## Exercise prompt
Could the data below please be reproduced word for word, without the pictures?

## Extracted information
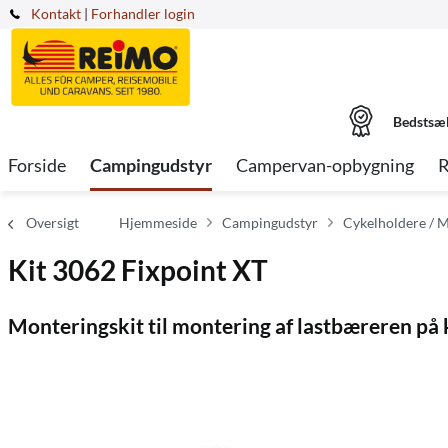
Kontakt
|
Forhandler login
Bedstsæ
Forside
Campingudstyr
Campervan-opbygning
R
Oversigt
Hjemmeside
Campingudstyr
Cykelholdere / 
Kit 3062 Fixpoint XT
Monteringskit til montering af lastbæreren på 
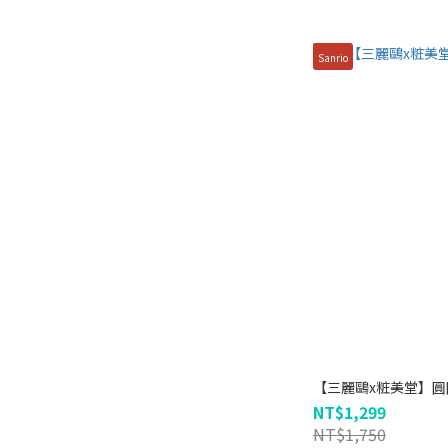
Sanrio
【三麗鷗x粧美堂】圓圓超Q
NT$1,299
NT$1,750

## Output below
Kontakt
|
Forhandler login
Bedstsæ
Forside
Campingudstyr
Campervan-opbygning
R
Oversigt
Hjemmeside
Campingudstyr
Cykelholdere / 
Kit 3062 Fixpoint XT
Monteringskit til montering af lastbæreren på 
Sanrio
【三麗鷗x粧美堂】圓圓超Q
NT$1,299
NT$1,750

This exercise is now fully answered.